With Windows and iOS dominating the operating systems of desktop PCs and laptop computers, my guess is that the answer to that question is a very solid ‘no’. And yet there is another alternative; one that is slowly making inroads into personal computer use, if not quite yet into the business world.
Chromebooks have been around for a few years now. For anyone unfamiliar with them, they run on Google’s Chrome operating system, bypassing Microsoft and Apple completely. They were devised primarily for the low end of the market, suitable for first-time computer users and households wanting an additional machine. And they work entirely from the web.
So no wifi = no (or little) functionality.
Given their value proposition, early models were criticised for poor build quality, with many reviewers recommending that people were better off spending a little more money on a cheap laptop with more features.

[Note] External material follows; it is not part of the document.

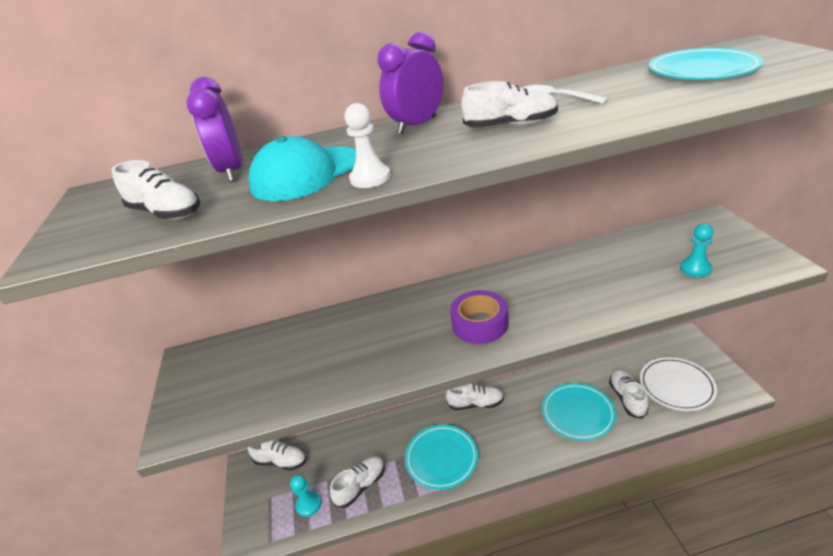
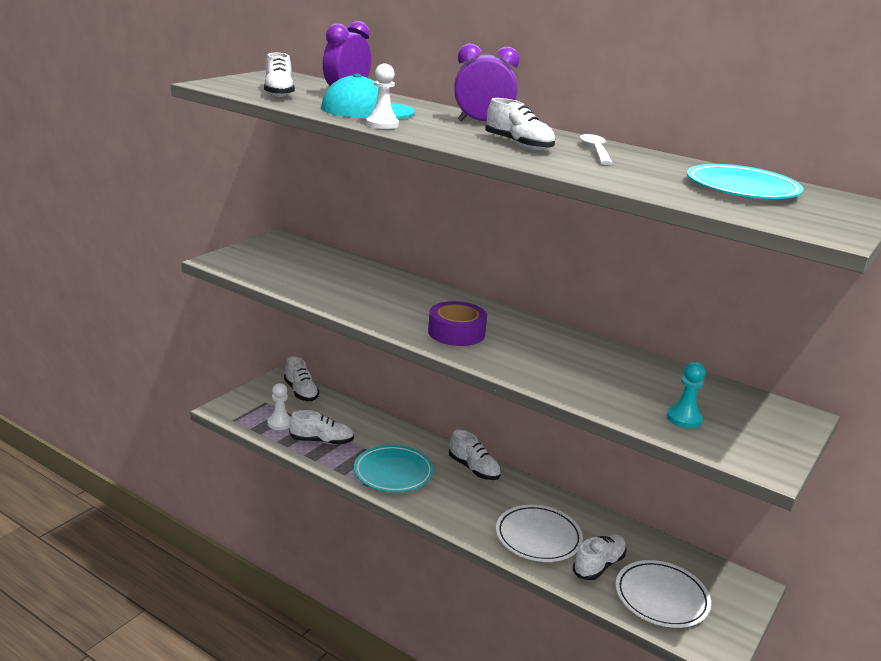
camera: 40 degrees right, 10 degrees down
turquoise pawn [290,474,321,517] -> white pawn [267,383,291,430]
turquoise plate [542,383,616,441] -> white plate [496,505,583,562]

But things have changed in the last 18 months. There are now several available models with high spec screens and all-round better hardware, and these are serious contenders if you’re looking for a reasonably-priced laptop.
But can you run a business from one?
To be clear, that means no Microsoft staples like Outlook, Excel and Word. It means no ability to install and run additional software. I intend to find out.
Welcome to the Chromebook experiment.
One of the many decisions I faced when setting myself up as an independent consultant recently was whether I should go down the Windows laptop route or the Apple Macbook route. I decided on neither, and am writing this from a shiny new Chromebook.
I made the decision for several reasons.
I may have forecasts in place, but it’s very early days for me and I don’t how how much revenue I’ll generate in the next six months. I’m very mindful of keeping my costs as low as possible. The Chromebook I’ve purchased only cost me around £300, despite having it shipped from the USA.
I’m going to be travelling around a lot between offices and clients, and I wanted a laptop that is light and compact. My Chromebook weighs just 1.4kg and is only 19mm thick. And check this out – the battery lasts more than a full working day on constant use without needing to be charged.
OK, so cost and mobility are important to me, but that’s no good if the machine doesn’t do what I want! So I was looking for a laptop with a high res, decent-sized (at least 13”) display and a decent keyboard.My Chromebook’s 1080p full HD display and webcam are probably the best I’ve seen on any laptop, while the machine boots in 8 seconds. Yes, that’s correct – I can be online and working less than ten seconds after I turn it on. That’s three times faster than an iPad.
Given my need for mobility, I wanted to work entirely from the cloud. As an Android devotee, I was already embedded in the Google ecosystem, and so using Drive for my storage made perfect sense. The added 100Gb of free cloud storage that Google threw in with my purchase was an additional incentive, and with the Google Docs suite dealing easily with Microsoft Office files, this was the final piece of the puzzle.
That all said, this is an experiment and I go into it with my eyes open. It will present challenges (and already has, in fact) . For a start, there’s no Skype or Photoshop. And what should happen if I need to download software to a machine that works entirely from the cloud and has next-to-no local storage?
Over the next few weeks I’m going to write about my Chromebook experiences. The good stuff, and the bad stuff. And one way or another, in a couple of months’ time we’ll know whether it’s possible to run a business without Microsoft and Apple.